A Brief History of the BEAM Compiler

June 18, 2018 · by Björn Gustavsson

This blog post is a brief history lesson about the Erlang compiler for the BEAM machine. To provide some context, there will first be a quick look at the abstract machines for Erlang.

A brief overview of the early Erlang implementations #

The Prolog interpreter #

The first version of Erlang was implemented in Prolog in 1986. That version of Erlang was used to find out which features of the languages were useful and which were not. New languages features could be added or deleted in a matter of hours or days.

JAM (Joe’s Abstract Machine) #

It soon became clear that Erlang needed to be at least 40 times faster to be useful in real projects.

In 1989 JAM (Joe’s Abstract Machine) was first implemented. Mike Williams wrote the runtime system in C, Joe Armstrong wrote the compiler, and Robert Virding wrote the libraries.

JAM turned out be 70 times faster than the Prolog interpreter. Success?

TEAM (Turbo Erlang Abstract Machine) #

It soon became clear that Erlang still needed to be faster to be useful in real projects.

Therefore Bogumil (“Bogdan”) Hausman created TEAM (Turbo Erlang Abstract Machine). It compiled the Erlang code to C code, which was then compiled to native code using GCC.

It was significantly faster than JAM for small projects. Unfortunately, compilation was very slow, and the code size of the compiled code was too big to make it useful for large projects.

BEAM (Bogdan’s Erlang Abstract Machine) #

Bogumil Hausman next machine was called BEAM (Bogdan’s Erlang Abstract Machine). It was a hybrid machine that could execute both native code and threaded code with an interpreter. That allowed customers to compile their time-critial modules to native code and all other modules to threaded BEAM code. The threaded BEAM in itself was faster than JAM code.

Bogdan’s original compiler for BEAM shared the compiler front end with JAM. Essentially, the front end at that time did the same thing as the front end in the current compiler as described in Lost in Translation (Exploring the Compiler’s Front End).

I don’t have the source code for Bodgan’s original compiler, but as far as I can determine it had three compiler passes that translated the abstract format to threaded BEAM code.

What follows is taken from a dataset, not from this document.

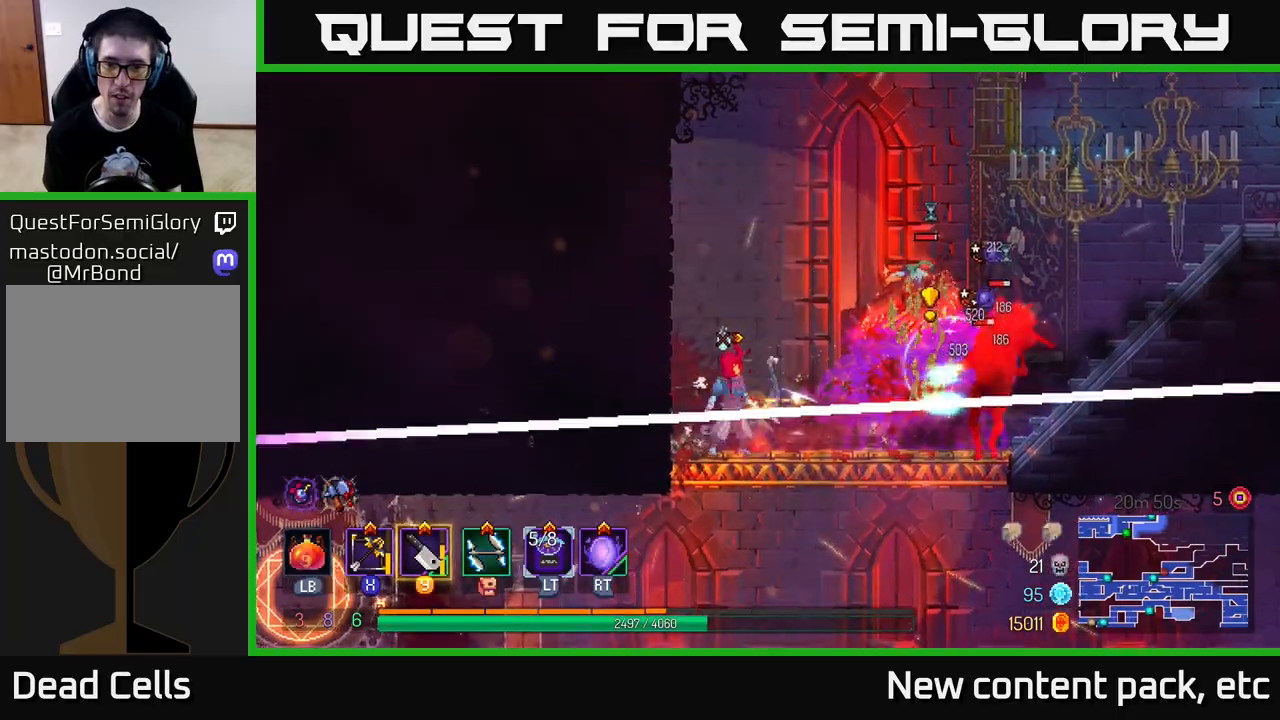
{"buttons": [], "left_stick": "right", "right_stick": "center", "events": [[17, "X", "down"], [17, "left_stick", "right"], [117, "X", "up"]]}
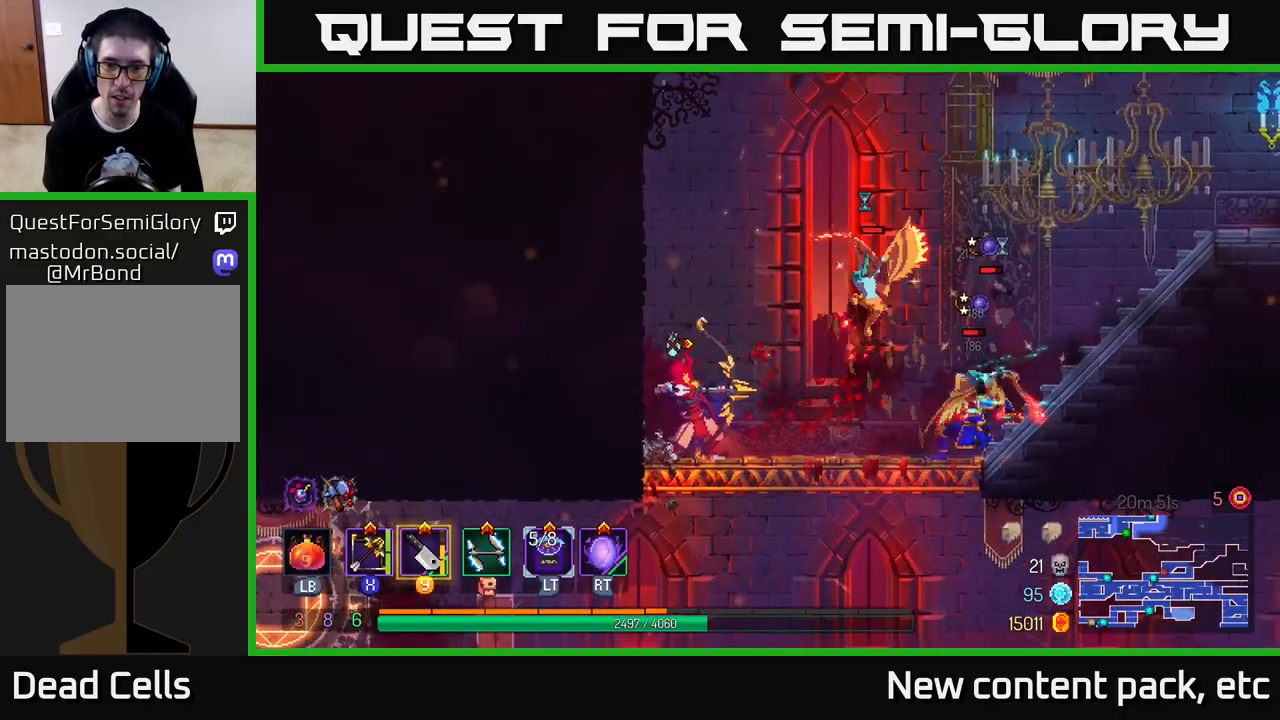
{"buttons": [], "left_stick": "right", "right_stick": "center", "events": []}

beam_compile - Translated the abstract format to BEAM instructions.
beam_optimize - Optimized the BEAM instructions. This pass was mandatory, since it did some necessary transformations of the BEAM instructions.
beam_asm - Converted the symbolic BEAM assembly format to a binary BEAM module.

VEE (Virding’s Erlang Engine) #

Here we must mention VEE (Virding’s Erlang Engine) for reasons that will soon become clear.

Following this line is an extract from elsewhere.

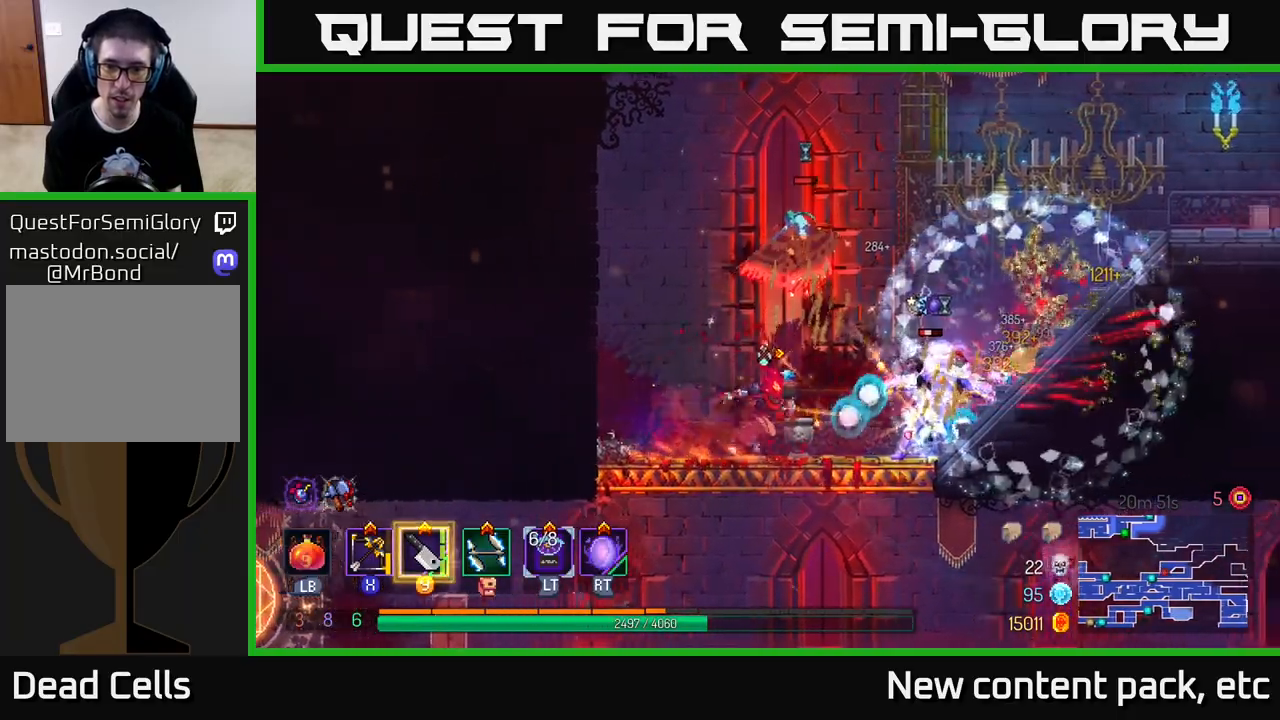
{"buttons": [], "left_stick": "right", "right_stick": "center", "events": []}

VEE was an experimental implementation with a different memory model compared to JAM and BEAM. Instead of JAM’s and BEAM’s separate heaps for each process, VEE used a single shared heap with a real-time garbage collector. That made message passing blindlingly fast compared to JAM and BEAM.

Overall, though, there was no speed gain compared to JAM. The reason was probably that the single shared heap decreased the cache hit rate.

The maturation of BEAM #

The OTP group and Erlang/OTP was created to industrialize Erlang and make it suitable for huge real-world projects. The first release, OTP R1B, was released in 1996.

This is the point where the history lesson may become a little bit more subjective.

I joined the Erlang/OTP team at the end of 1996. My first small code contributions to Erlang/OTP were included in OTP R1D.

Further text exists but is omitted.